When my Questar #2-15xx arrived three years ago, it was immediately apparent to me that the declination brake knob was frozen (more on that here). The evening of that arrival day, I was curious about whether the Bristol spline wrench that I needed to remove the knob was somewhere hidden inside one of the case pockets. Sure enough, there it was wedged into the bottom of the solar filter pouch.
Remembering that little moment still brings a smile to my face.
Fast forward to a few nights ago. I had my other Questar, #2-14xx, out to look at the Moon. After I brought it back in, I happened to have a close look at the bottom of the power cord pouch, which had always looked a little crunched up. Again curious, I gently squeezed that bottom end of the pouch. "Wait a minute," I thought to myself, "I think... I think there's something in there!"
Unlike the solar filter pouch, there's no clear view down into the bottom of the power cord pouch. The eyepiece pouch blocks a straight-down view into the power cord pouch. So I grabbed my iPhone and used the camera to do the looking for me. Sure enough, another stroke of luck! There was indeed something wedged way, way down at the very bottom of the pouch.

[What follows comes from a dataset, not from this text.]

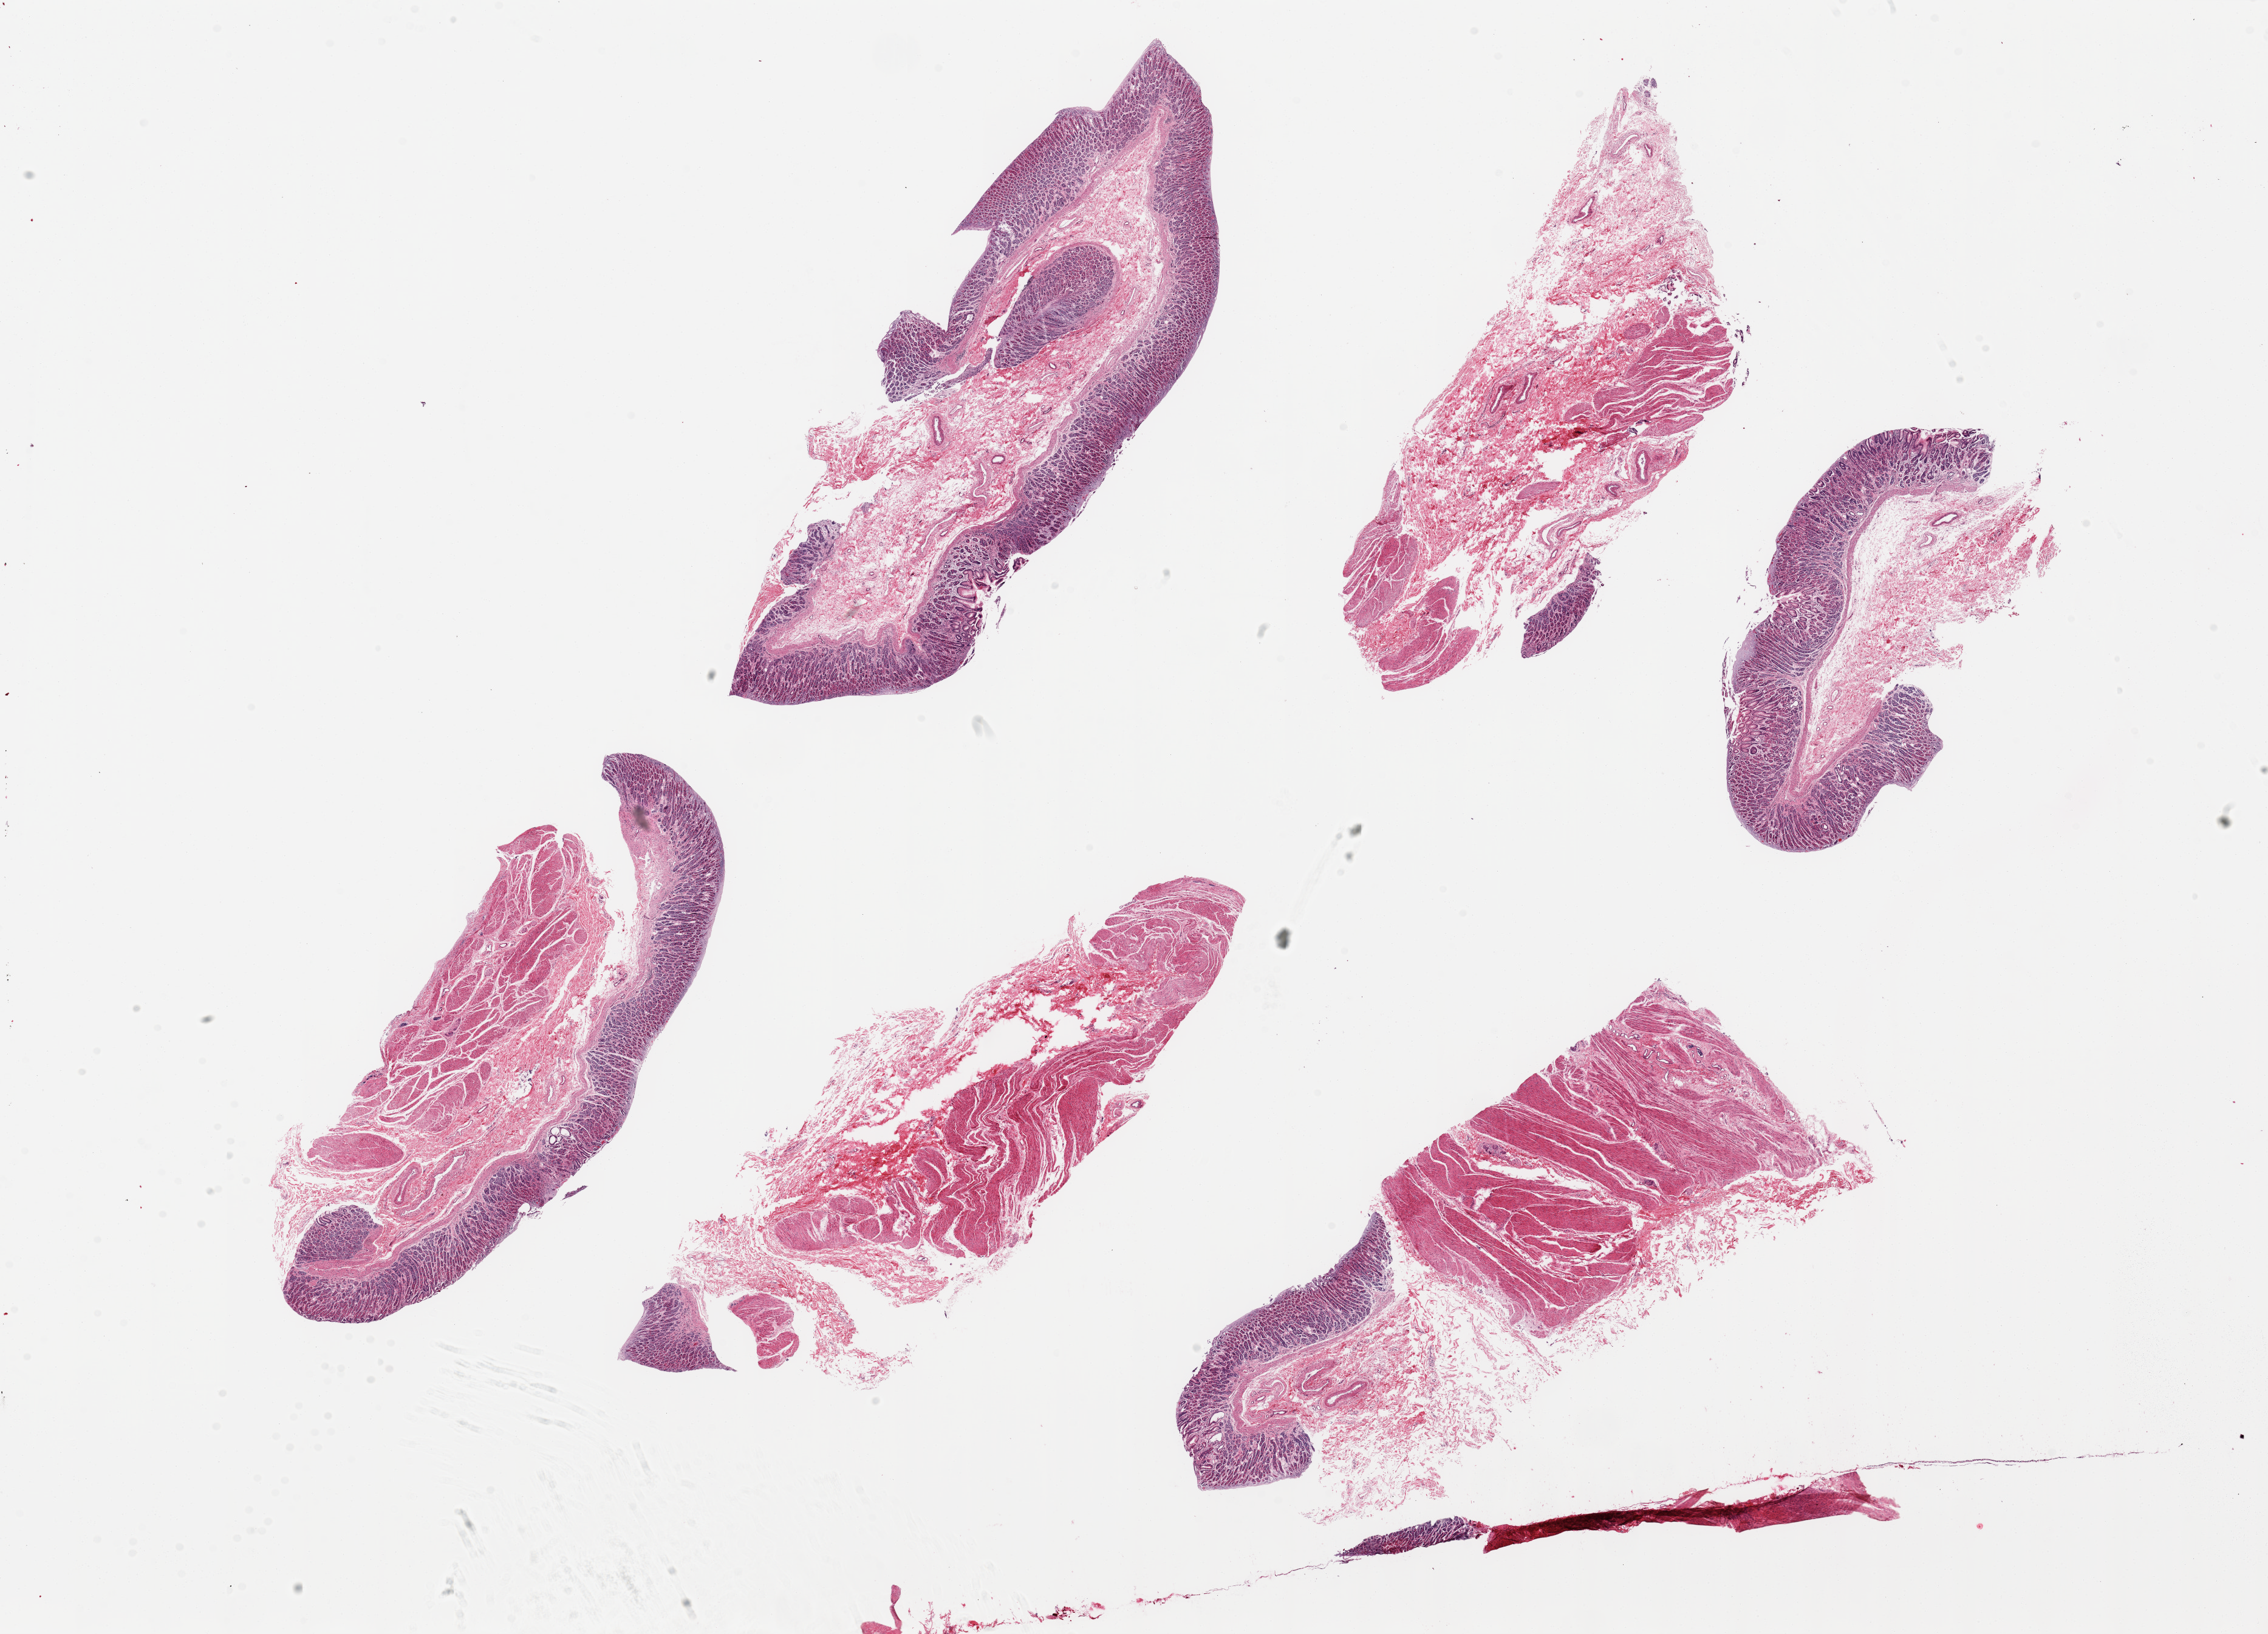
Digitized H&E-stained section, brightfield, shown as a low-resolution overview of the whole scanned area (about 29.5 x 21.3 mm, from a 20x scan); PAXgene-fixed, paraffin-embedded tissue; target tissue: stomach; donor tissue sample. Donor: male.
Review note (as recorded): 6 pieces, up to 10x3mm, mucosa 1 mm, well-preserved fundic mucosa except for foveolar.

"Hmmm... That looks like a shutter release cable," I thought to myself.
When I bought my Questar, #2-14xx, it came with a Praktina FX camera body that had all of the behavior of what the company described on page 28 of the 1960 Questar booklet as a Questar-modified camera: "Each camera body is specially modified for us so mirror can be controlled by cable release to flip up well BEFORE shutter works, eliminating mirror-slam vibrations." A little later, Questar also mentioned that it included a cable release as part of the package.
This afternoon, I got around to fishing out the suspected cable release. I used a relatively long zip tie with a paper clip fashioned into a hook. I used electrical tape to make sure everything was securely put together. I also took another piece of electrical tape to mark the distance between where I felt the top part of the mystery item and the top of the pouch.
Yep, it was the cable release! Just like that moment when I discovered my Bristol spline wrench three years ago, a little smile -- well, a big smile -- emerged on my face. I am still in somewhat of a state of disbelief that something that long could have been crammed into a space not more than a few inches from the bottom of the power cord pouch.
Time for some beauty shots of the whole setup with camera re-united with its cable release!
If you have a Questar that has passed through hands other than yours, don't hesitate to inspect those case pouches. You never know what you'll find!